In the USA there is The Genetic Information Nondiscrimination Act from 2008 that bars insurance discrimination based on your genes. I assume this will become a landmark law in the next 50 years as society becomes familiarized with routine blood (I mean gene) tests to drive preventive care to the next level

https://www.genome.gov/about-genomics/policy-issues/Genetic-...


It shouldn't be a problem in the US. The ACA requires insurers to insure people with pre-existing conditions. (And GINA is also relevant here, as sibling mentioned. I was struggling to remember its name.)


> It shouldn't be a problem in the US. The ACA requires insurers to insure people with pre-existing conditions.

The ACA requires insurers to cover people under the age of 65 with pre-existing conditions and, more importantly, requires them to provide coverage at the same prices regardless of those conditions (they can only set price using a few pieces of information: age, zip code, smoking status, etc.). However, there are a lot of ways that insurers already skirt that second part, such as offering "discounts" to patients for certain elections which are strongly negatively correlated with various pre-existing conditions.

- [Your tasks]:
a) List every piece of information that the discussion of genetic information and health insurance names as one insurers may use to set prices under the ACA.
b) Write the next few sentences of the discussion of genetic information and health insurance, starting after its last sentence.
The records after this point are separate material, unrelated to the discussion of genetic information and health insurance.

- [Recorded information]:
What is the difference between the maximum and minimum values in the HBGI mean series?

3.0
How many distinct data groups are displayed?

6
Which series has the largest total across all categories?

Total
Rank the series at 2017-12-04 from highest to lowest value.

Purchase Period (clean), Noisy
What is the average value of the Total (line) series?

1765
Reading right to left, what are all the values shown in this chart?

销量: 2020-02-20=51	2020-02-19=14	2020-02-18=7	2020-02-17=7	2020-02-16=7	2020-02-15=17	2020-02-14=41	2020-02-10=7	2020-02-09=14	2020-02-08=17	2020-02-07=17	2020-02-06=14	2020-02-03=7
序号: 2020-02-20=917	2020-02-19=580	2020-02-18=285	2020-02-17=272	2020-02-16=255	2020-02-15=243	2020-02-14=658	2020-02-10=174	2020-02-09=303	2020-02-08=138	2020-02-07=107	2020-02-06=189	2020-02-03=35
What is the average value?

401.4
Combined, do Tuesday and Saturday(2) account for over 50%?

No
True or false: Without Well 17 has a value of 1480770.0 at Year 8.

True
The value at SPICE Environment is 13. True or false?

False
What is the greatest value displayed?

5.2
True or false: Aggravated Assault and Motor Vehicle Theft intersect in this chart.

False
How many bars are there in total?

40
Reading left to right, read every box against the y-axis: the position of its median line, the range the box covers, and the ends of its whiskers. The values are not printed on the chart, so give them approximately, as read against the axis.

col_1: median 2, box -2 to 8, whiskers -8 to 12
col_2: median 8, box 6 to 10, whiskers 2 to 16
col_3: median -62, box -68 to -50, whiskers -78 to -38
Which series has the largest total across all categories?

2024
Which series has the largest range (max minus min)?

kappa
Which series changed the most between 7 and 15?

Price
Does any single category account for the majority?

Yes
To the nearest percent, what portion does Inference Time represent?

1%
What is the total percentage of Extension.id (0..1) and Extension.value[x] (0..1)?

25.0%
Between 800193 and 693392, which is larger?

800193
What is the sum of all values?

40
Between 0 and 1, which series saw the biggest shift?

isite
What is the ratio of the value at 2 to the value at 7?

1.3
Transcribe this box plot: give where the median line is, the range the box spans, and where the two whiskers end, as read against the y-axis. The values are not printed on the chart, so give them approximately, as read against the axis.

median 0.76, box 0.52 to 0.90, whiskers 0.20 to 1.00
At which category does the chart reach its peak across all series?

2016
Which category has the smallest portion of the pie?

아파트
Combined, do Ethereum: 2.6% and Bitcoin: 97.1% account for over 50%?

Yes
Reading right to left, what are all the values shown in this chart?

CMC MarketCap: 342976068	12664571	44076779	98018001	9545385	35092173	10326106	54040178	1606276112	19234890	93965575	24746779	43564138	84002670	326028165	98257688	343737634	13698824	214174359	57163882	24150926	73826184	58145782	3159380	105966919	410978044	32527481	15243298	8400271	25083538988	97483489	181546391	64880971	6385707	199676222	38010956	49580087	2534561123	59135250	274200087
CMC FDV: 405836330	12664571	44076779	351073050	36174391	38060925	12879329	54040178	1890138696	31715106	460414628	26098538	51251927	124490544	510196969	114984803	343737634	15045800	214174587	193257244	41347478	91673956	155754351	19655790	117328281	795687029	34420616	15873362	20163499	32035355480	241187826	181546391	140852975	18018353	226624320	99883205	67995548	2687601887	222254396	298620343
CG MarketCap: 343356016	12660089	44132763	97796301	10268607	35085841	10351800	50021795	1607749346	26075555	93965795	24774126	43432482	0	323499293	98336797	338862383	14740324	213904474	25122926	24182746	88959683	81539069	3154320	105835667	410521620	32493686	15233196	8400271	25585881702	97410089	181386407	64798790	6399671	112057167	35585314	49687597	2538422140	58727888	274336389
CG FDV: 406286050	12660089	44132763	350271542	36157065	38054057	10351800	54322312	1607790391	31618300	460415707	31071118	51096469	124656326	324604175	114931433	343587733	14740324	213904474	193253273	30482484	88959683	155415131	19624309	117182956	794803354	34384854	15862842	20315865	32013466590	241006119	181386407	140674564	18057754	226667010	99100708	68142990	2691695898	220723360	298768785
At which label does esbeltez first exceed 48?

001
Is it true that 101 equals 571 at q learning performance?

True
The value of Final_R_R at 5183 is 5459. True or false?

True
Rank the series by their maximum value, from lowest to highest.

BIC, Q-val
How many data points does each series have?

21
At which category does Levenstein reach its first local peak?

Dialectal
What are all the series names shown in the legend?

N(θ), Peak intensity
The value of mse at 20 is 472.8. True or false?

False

- [Per-task outputs]:
a) Age, zip code, and smoking status.

b)
Furthermore, the ACA has seen a number of challenges over the last few years - most recently, the requirement to cover preventive care at no cost to the patient was struck down a few months ago. There's plenty of reason to suspect that this provision will be challenged in the future as well, and could easily be overturned.


> However, there are a lot of ways that insurers already skirt that second part, such as offering "discounts" to patients for certain elections which are strongly negatively correlated with various pre-existing conditions.

Can you give any examples?


I agree with you re: the ACA hanging around unscathed. That seems like a bad gamble. Striking it down completely seems politically unlikely, but then there's Roe v. Wade.


They aren't skirting anything, discounts were explicitly written in to the ACA to encourage behaviors the government and insurance companies both wanted.


I wonder if this could keep you from even being hired for a job. Given two otherwise equal candidates I can imagine some companies may wish to choose the one which doesn't have a risk for a major cancer.


It could be, though in the US this type of thing has been anticipated, hence the Genetic Information Non-Discrimination Act of 2008.


And critically, that's banned at common points of use, rather than collection.

Which I think is more important given how leaky a sieve prohibiting the multitudinous hydra that collection is.

Although I wouldn't be sad to see strict laws around genetic info storage too. Toxic waste, etc.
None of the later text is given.